‘Pure Genius’: Purely Unlikable

Photo: CBS
Photo: CBS

I hadn’t looked at the pilot episode of Pure Genius in a while, so I read over the notes I’d taken when I first viewed it. The most prominent sentence I’d written was scrawled in big letters: “JAMES BELL IS A HORRIBLE SMUG TWIT.” Written in haste, to be sure, but it turns out to be very true of my reaction upon looking at Pure Genius — which premieres on CBS Thursday night — again.

The show is about a Silicon Valley tech gazillionaire, the aforementioned James Bell, played by Augustus Prew, who builds a big advanced-state-of-the-art teaching hospital and research center to help people with illnesses no one else seems able to cure. In the pilot, he hires Dr. Walter Wallace, played by Dermot Mulroney, because Wallace is both a gifted surgeon and a bit of a rebel — he was fired from his last job for administering an experimental drug to a patient, something Bell finds admirable. (The patient died, but in the world of the millennial Bell — whatever, dude: This doc rocks!)

The overriding notion of Pure Genius is that cutting-edge technology can make health care better, and Bell is a secular savior to many patients and their families who could not otherwise afford such luxe treatment. The guy is a very wealthy saint, right?

Not really. The way the role is written, and the way Prew plays him, James Bell is like a lot of those real-life tech geniuses you’ve read about who do good works with charities but whose personal behavior is pretty obnoxious. Bell is aloof, rude, abrupt, and insistent upon ceaseless labor from his employees. He is constantly demanding more innovation and is unbearably serene even as he sows chaos among the people who work for him and who scramble to please this Great Oz of a boss. He can’t be bothered to learn the names of most of his devoted staff (because, you know, he’s super-rich, and they’re just big brains), so he either calls them by the wrong name or gives them unwanted nicknames. In front of worried patients, Bell says to his doctors, “I didn’t build this hospital to deliver bad news,” which is his barely polite way of saying to his underlings, “Solve this problem or you’re outta here.”

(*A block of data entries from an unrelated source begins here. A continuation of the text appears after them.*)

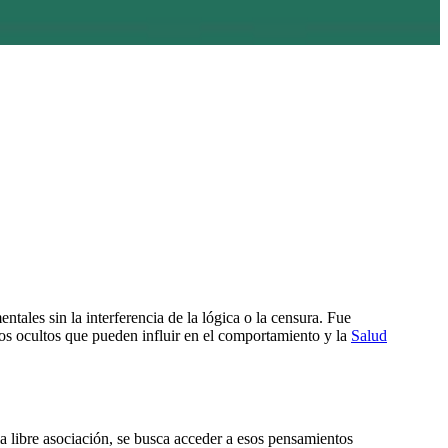
tales sin la interferencia de la lógica o la censura. Fue
eos ocultos que pueden influir en el comportamiento y la
Salud
la libre asociación, se busca acceder a esos pensamientos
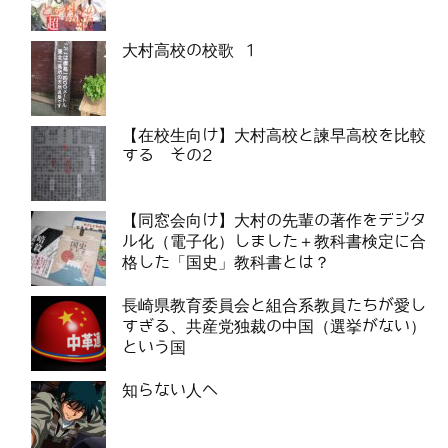
大村高校の校歌 1
【在校生向け】大村高校と諫早高校を比較
する その2
【同窓会向け】大村の先輩の著作をデジタ
ル化（電子化）しました＋教科書検定に合
格した「国史」教科書とは？
長崎県教育委員会と組合系教員たちが愛し
すぎる、共産党独裁の中国（選挙がない）
という国
知らない人へ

I found Bell to be one of the least likable protagonists in a primetime series in a while, which is really saying something in a season that has given us Notorious and Bull. Whenever Bell pressed an index finger to his lips shortly before dispensing some medical wisdom about which he has no medical training to draw upon, I wanted to slap his hand from his mouth and say, “Scram, jerk!”

You can bet that while Dr. Wallace may be thinking the same thing, he’s not going to act upon it. Mulroney, not one of the liveliest of TV leading men, doesn’t just bring gravity to his role; he weighs it down with cement blocks. If he were any more dour, one of Bell’s bright young things might mistake him for an escaped depressive and shove him into a room for a needle shot of some experimental Happy Joy Juice.

I know that somewhere deep inside Pure Genius there must be something worthwhile, because it’s created by Jason Katims, the writer-producer of some of my favorite shows, including Friday Night Lights and Parenthood. I’ll look at a second episode of Pure Genius when it airs next week, to see if I can see what Katims sees in his characters. I’m not hopeful, but I owe the show and Katims that much, at least.

Pure Genius airs Thursday nights at 10 p.m. ET on CBS.